Political instability in key oil-producing countries and surging demand in Asia have driven crude oil prices up nearly 40 percent this summer. Some market watchers believe this is a temporary phenomenon.
World oil prices have soared to nearly $50 a barrel due to unstable supplies from the Middle East and rising demand in Asia.
Michael Rothman, an energy market analyst with the global investment firm, Merrill Lynch, told reporters at a news briefing that the upward trend in oil prices began about 18 months ago, when crude oil inventories fell 200 million barrels below normal.
He said that major oil-producing countries like Venezuela fell victim to political instability and the expectation that post-war Iraq would produce five million barrels of crude a day, more than twice its actual production, never materialized.
At the same time, Mr. Rothman said, China and India, leaders in world consumption of oil, began buying up oil in the marketplace as a precaution against the political volatility in oil-producing countries in the Middle East.
"Where is oil disappearing into?" asked Mr. Rothman. "It appears to be a hoarding phenomenon, and we think it has to run its course, almost like the flu and when it does pass, prices should gravitate much lower, somewhere down toward $30 a barrel."
China and India are two of the world's fastest-growing economies, accounting for almost half of the world's 2.5 million barrel increase in daily oil consumption.
The International Energy Agency, an adviser to 26 industrialized nations, estimates the world's demand for oil will reach more than 82 million barrels a day this year, a three percent increase over last year, and will rise another 1.8 million barrels a day in 2005.
Mr. Rothman says trying to predict when certain nations will stop scrambling to buy up oil is like predicting responses in a panic-stricken crowd.

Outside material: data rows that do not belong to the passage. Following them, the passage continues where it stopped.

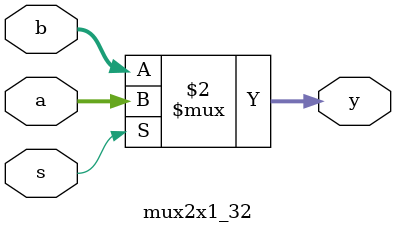
<source format=v>
`timescale 1ns / 1ps


module mux2x1_32(
	input wire [31:0] a,
	input wire [31:0] b,
	input wire s,
	output wire [31:0] y
    );

	assign y = (s == 1)? a : b;
endmodule

</source>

"People are afraid there will be no oil," he said. "They think there is going to be short supply so they go out and accumulate this oil and effectively it puts pressure on available goods. Does OPEC want oil prices at $50 a barrel? Is this what the world is going to live with? The answer is no, we do not see this being the case."
OPEC, the Organization of Petroleum Exporting Countries, reported another reason crude oil prices are rising may be that that oil-producing countries like Kuwait, Qatar, Iran, Nigeria and Venezuela drilled fewer wells in 2003 than in the previous year.

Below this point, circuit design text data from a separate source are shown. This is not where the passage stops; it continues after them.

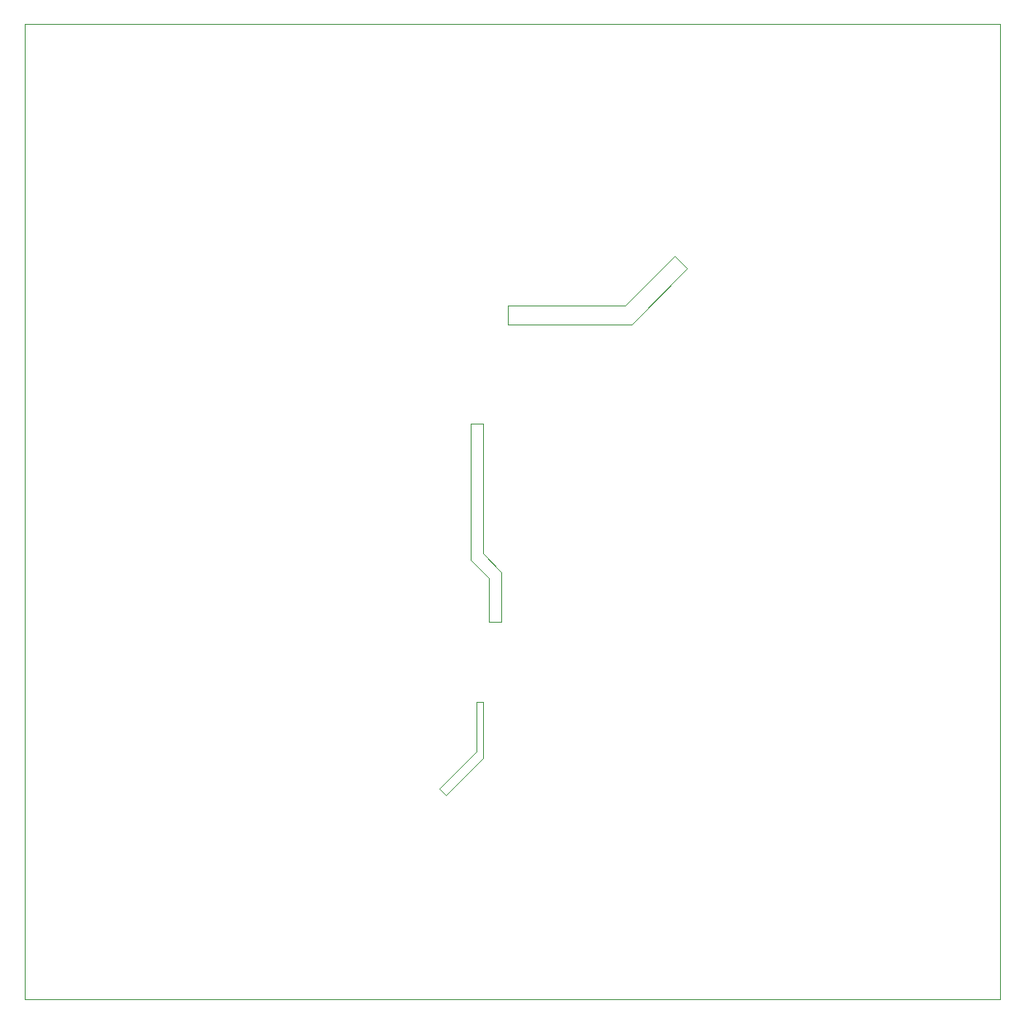
<source format=gbr>
G04 #@! TF.GenerationSoftware,KiCad,Pcbnew,5.1.2-f72e74a~84~ubuntu18.04.1*
G04 #@! TF.CreationDate,2019-05-07T20:49:25+02:00*
G04 #@! TF.ProjectId,slow-cooker,736c6f77-2d63-46f6-9f6b-65722e6b6963,rev?*
G04 #@! TF.SameCoordinates,Original*
G04 #@! TF.FileFunction,Profile,NP*
%FSLAX46Y46*%
G04 Gerber Fmt 4.6, Leading zero omitted, Abs format (unit mm)*
G04 Created by KiCad (PCBNEW 5.1.2-f72e74a~84~ubuntu18.04.1) date 2019-05-07 20:49:25*
%MOMM*%
%LPD*%
G04 APERTURE LIST*
%ADD10C,0.050000*%
%ADD11C,0.025000*%
G04 APERTURE END LIST*
D10*
X150495000Y-115570000D02*
X149860000Y-115570000D01*
X150495000Y-121285000D02*
X150495000Y-115570000D01*
X146685000Y-125095000D02*
X150495000Y-121285000D01*
X146050000Y-124460000D02*
X146685000Y-125095000D01*
X149860000Y-120650000D02*
X146050000Y-124460000D01*
X149860000Y-115570000D02*
X149860000Y-120650000D01*
X152400000Y-102235000D02*
X150495000Y-100330000D01*
X152400000Y-107315000D02*
X152400000Y-102235000D01*
X151130000Y-107315000D02*
X152400000Y-107315000D01*
X151130000Y-102870000D02*
X151130000Y-107315000D01*
X150495000Y-86995000D02*
X149225000Y-86995000D01*
X150495000Y-100330000D02*
X150495000Y-86995000D01*
X149225000Y-100965000D02*
X151130000Y-102870000D01*
X149225000Y-86995000D02*
X149225000Y-100965000D01*
X171450000Y-71120000D02*
X170180000Y-69850000D01*
X165735000Y-76835000D02*
X171450000Y-71120000D01*
X153035000Y-76835000D02*
X165735000Y-76835000D01*
X153035000Y-74930000D02*
X153035000Y-76835000D01*
X165100000Y-74930000D02*
X153035000Y-74930000D01*
X170180000Y-69850000D02*
X165100000Y-74930000D01*
D11*
X103505000Y-146050000D02*
X203505000Y-146050000D01*
X103505000Y-146050000D02*
X103505000Y-46050000D01*
X103505000Y-46050000D02*
X203505000Y-46050000D01*
X203505000Y-46050000D02*
X203505000Y-146050000D01*
M02*

</source>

Some analysts say this could prolong a global supply shortage. OPEC produces a third of the world's crude oil supply, currently pumping some 30 million barrels of oil a day. Only Saudi Arabia, the group's largest producer, is believed to have any significant ability to increase its yield.
Mr. Rothman says, however, it is unlikely prices will swell beyond $50 a barrel.
"Politically this is not a palatable level," he noted. "It is very obvious. If you look at oil prices in OPEC production, you will actually see a highly correlated manner. Prices get too high, they push barrels into the market. Prices start to retreat, they take oil out."
Mr. Rothman said the spike in crude oil prices has not hurt the U.S. economy the way it did during the 1970s oil shortage because of the availability of alternate sources of energy.